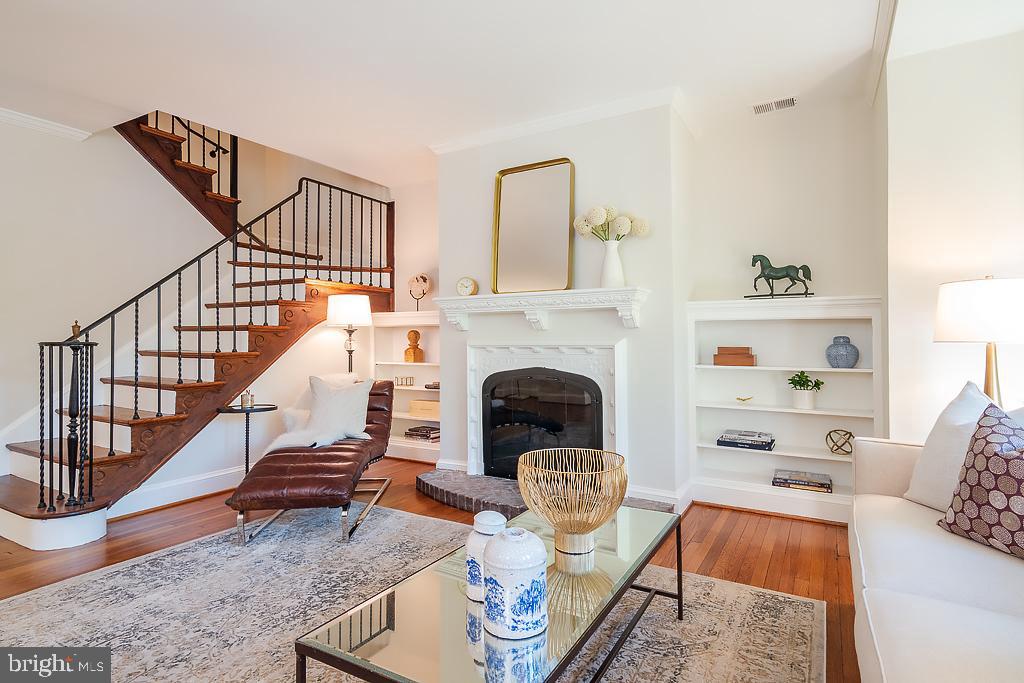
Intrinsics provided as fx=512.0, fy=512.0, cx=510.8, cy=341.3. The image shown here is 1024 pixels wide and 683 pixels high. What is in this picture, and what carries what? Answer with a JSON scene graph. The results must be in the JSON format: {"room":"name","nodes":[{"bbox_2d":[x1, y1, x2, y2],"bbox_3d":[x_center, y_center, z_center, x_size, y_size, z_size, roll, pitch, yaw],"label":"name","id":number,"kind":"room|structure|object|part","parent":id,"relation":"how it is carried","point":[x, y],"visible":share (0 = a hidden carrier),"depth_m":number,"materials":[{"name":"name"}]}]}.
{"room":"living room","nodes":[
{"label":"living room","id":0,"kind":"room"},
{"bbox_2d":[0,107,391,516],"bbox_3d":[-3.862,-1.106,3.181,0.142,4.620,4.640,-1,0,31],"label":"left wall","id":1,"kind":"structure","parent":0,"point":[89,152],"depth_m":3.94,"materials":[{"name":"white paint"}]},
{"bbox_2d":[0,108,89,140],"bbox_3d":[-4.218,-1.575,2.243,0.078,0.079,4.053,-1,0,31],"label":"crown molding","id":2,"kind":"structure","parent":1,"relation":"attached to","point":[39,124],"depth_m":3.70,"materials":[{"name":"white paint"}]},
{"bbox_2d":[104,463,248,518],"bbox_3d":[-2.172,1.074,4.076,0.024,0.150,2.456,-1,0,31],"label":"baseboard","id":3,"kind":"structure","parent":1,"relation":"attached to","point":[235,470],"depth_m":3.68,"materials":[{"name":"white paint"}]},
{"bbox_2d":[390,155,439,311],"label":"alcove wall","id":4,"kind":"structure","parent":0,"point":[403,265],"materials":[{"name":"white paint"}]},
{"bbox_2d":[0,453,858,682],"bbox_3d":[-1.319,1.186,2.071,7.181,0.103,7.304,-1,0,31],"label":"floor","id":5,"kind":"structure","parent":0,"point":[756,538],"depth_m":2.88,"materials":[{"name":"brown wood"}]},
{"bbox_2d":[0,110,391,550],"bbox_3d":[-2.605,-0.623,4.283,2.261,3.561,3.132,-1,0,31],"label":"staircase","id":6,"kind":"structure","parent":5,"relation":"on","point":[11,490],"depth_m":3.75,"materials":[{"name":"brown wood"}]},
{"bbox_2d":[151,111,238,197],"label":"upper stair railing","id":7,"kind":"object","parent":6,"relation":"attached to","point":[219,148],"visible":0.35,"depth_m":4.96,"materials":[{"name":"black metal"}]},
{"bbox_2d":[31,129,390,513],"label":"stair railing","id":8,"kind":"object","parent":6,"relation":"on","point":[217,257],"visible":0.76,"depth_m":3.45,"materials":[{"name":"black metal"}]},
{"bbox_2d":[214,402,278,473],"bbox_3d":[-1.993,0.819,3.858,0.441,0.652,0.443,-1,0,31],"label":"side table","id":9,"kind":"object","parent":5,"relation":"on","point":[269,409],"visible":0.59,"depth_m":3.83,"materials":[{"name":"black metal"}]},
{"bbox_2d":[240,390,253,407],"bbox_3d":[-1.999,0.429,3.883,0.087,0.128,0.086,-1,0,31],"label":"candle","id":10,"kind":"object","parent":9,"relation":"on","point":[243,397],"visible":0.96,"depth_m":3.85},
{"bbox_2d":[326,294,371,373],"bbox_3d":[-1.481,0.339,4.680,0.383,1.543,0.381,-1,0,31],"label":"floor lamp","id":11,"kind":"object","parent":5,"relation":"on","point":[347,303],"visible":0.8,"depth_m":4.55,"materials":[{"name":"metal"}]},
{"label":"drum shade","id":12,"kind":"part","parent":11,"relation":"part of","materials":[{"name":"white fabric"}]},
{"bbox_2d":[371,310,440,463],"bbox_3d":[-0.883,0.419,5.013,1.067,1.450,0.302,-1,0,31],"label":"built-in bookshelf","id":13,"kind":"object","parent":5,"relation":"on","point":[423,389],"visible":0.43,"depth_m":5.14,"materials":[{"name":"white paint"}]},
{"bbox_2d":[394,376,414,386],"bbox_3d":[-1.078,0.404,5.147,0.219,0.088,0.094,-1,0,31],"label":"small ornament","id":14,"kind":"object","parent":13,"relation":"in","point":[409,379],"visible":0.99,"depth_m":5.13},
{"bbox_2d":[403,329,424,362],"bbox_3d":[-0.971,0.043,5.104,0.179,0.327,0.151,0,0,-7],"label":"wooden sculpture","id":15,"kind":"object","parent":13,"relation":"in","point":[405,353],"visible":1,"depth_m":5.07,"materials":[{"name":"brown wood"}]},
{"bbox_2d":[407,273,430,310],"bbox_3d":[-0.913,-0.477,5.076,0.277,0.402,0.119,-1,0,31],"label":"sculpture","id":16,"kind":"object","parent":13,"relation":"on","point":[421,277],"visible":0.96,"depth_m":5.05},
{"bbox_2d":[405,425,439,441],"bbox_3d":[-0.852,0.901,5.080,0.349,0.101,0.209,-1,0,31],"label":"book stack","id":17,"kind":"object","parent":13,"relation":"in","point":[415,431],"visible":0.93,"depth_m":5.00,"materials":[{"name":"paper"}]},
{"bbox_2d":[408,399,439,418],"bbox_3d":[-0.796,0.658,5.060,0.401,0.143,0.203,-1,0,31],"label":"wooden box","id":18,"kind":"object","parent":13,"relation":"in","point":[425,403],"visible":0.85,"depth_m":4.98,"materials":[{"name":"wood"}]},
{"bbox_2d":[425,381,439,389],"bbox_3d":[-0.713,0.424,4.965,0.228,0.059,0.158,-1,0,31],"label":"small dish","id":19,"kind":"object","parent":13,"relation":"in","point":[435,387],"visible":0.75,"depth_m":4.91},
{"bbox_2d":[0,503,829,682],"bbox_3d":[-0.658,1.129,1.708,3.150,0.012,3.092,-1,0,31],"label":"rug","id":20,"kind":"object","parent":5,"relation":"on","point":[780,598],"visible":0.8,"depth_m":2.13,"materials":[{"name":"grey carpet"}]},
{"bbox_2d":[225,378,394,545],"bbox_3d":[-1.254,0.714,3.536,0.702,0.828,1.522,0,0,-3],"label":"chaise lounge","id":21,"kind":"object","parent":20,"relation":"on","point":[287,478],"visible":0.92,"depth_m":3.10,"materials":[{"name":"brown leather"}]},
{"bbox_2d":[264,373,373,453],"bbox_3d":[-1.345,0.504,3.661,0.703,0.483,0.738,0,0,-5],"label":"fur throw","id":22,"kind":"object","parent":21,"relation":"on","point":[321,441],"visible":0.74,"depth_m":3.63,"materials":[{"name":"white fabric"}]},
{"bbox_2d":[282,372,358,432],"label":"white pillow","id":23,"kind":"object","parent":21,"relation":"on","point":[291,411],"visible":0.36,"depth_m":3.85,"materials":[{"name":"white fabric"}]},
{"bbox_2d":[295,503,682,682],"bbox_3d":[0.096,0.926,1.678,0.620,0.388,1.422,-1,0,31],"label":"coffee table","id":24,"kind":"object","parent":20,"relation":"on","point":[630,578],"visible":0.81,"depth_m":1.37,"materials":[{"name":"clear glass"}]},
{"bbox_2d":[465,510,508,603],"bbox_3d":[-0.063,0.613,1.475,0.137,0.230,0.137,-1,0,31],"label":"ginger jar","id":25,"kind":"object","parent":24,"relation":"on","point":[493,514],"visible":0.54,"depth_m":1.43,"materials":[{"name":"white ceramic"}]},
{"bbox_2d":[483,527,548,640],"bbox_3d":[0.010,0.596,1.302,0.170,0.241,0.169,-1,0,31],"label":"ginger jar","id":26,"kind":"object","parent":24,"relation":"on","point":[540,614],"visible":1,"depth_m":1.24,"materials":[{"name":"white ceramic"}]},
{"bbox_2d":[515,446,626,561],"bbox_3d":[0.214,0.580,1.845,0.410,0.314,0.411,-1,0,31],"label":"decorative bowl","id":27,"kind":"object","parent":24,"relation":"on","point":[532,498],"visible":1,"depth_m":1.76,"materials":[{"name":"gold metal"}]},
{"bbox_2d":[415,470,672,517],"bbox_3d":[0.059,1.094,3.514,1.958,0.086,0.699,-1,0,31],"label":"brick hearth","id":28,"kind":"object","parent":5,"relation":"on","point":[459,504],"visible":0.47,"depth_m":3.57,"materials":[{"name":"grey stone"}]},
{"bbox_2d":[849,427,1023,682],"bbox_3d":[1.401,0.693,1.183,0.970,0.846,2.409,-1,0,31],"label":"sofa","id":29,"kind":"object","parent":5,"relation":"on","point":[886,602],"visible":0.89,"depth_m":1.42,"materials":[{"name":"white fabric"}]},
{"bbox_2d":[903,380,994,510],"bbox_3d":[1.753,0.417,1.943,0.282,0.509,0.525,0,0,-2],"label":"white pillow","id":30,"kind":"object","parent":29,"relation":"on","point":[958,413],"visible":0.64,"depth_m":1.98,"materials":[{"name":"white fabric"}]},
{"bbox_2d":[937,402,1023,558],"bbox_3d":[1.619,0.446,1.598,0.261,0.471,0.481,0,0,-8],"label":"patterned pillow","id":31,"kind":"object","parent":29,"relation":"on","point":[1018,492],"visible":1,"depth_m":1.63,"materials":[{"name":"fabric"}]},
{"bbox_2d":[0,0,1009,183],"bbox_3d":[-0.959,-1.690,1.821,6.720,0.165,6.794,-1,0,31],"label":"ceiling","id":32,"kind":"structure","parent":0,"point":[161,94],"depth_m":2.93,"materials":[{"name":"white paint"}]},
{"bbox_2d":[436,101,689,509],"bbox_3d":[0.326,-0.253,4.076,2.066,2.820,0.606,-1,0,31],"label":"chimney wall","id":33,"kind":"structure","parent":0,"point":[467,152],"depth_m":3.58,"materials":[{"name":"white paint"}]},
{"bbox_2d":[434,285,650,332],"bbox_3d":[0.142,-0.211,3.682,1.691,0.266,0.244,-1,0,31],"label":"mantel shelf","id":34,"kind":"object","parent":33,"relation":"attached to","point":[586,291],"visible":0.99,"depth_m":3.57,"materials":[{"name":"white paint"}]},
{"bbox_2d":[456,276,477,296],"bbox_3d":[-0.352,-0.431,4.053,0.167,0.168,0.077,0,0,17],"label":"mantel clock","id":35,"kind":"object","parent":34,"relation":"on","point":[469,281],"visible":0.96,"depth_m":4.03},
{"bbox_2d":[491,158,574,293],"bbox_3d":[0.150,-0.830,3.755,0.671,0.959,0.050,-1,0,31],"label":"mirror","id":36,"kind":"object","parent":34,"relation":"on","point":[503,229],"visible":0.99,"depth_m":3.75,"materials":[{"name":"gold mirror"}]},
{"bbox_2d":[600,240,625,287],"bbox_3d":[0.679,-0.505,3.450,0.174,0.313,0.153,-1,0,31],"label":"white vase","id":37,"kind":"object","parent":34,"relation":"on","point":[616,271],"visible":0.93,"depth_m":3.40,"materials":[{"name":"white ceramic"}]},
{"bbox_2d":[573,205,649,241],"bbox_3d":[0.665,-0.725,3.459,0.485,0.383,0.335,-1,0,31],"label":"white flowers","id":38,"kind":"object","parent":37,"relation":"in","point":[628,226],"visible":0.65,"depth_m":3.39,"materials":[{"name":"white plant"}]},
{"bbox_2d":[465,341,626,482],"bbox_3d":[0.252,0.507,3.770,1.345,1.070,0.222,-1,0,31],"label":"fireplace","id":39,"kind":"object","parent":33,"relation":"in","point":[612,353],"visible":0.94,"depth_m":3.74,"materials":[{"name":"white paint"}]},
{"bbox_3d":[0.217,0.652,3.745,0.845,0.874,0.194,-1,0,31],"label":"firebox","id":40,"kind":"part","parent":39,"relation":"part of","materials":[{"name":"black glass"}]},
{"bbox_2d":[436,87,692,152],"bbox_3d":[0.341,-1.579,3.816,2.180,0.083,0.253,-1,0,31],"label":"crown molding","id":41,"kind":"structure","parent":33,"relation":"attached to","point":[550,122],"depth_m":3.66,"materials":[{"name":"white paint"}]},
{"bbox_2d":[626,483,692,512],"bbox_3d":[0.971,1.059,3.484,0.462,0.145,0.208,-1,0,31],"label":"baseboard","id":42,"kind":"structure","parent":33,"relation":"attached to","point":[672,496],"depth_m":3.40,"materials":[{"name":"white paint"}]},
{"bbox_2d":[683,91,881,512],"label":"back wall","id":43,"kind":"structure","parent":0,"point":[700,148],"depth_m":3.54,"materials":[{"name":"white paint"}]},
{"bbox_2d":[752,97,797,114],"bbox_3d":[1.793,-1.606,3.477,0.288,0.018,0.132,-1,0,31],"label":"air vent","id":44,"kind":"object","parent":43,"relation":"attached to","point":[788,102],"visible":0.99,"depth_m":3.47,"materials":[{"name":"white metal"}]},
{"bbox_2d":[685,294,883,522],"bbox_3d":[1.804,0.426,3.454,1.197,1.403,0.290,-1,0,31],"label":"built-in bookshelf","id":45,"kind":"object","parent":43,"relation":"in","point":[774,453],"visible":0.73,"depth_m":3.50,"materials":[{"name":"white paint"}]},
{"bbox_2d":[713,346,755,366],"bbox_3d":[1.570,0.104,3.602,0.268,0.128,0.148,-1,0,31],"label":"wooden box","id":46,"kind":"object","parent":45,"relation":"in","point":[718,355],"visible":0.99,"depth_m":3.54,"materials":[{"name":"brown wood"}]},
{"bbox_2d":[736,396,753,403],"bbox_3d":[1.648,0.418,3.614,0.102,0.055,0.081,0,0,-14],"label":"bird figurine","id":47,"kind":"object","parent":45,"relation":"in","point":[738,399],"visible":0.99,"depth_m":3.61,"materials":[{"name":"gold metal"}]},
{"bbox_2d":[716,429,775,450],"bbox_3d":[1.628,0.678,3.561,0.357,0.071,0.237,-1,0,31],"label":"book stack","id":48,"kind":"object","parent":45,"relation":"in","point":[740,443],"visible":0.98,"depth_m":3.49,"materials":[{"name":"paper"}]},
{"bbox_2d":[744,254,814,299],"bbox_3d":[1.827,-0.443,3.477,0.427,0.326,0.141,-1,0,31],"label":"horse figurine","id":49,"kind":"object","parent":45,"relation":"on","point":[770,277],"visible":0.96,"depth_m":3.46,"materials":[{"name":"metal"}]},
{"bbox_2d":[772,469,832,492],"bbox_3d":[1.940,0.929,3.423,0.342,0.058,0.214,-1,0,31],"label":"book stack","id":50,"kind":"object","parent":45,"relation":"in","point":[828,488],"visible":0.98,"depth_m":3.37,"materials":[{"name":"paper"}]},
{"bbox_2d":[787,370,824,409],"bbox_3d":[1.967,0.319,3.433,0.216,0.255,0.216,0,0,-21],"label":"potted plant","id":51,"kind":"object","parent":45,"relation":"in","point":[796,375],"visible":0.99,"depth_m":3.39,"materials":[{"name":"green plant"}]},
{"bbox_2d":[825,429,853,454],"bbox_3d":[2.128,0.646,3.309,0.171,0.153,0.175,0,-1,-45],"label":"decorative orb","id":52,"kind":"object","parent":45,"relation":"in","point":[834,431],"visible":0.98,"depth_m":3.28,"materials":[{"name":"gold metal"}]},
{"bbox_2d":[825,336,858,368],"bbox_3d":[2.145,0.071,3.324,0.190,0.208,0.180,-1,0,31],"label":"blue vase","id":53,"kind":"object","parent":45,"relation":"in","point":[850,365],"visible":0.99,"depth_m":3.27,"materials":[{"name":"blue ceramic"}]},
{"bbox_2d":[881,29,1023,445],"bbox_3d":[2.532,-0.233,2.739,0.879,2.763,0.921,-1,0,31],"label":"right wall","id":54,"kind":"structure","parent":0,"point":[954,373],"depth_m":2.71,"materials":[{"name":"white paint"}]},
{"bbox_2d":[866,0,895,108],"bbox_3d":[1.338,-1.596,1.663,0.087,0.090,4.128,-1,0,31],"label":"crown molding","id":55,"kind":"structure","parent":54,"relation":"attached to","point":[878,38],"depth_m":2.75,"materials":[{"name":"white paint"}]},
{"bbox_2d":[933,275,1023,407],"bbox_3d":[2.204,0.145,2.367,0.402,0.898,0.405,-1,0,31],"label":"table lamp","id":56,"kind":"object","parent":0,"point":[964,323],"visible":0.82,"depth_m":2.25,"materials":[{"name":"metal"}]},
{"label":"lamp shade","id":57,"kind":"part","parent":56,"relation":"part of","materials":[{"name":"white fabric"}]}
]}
::::::::
§ **PROBLEM TO SOLVE**
Could you show every line of the material that includes the string "living"?

§ **RESPONSE TO THIS EXERCISE**
{"room":"living room","nodes":[
{"label":"living room","id":0,"kind":"room"},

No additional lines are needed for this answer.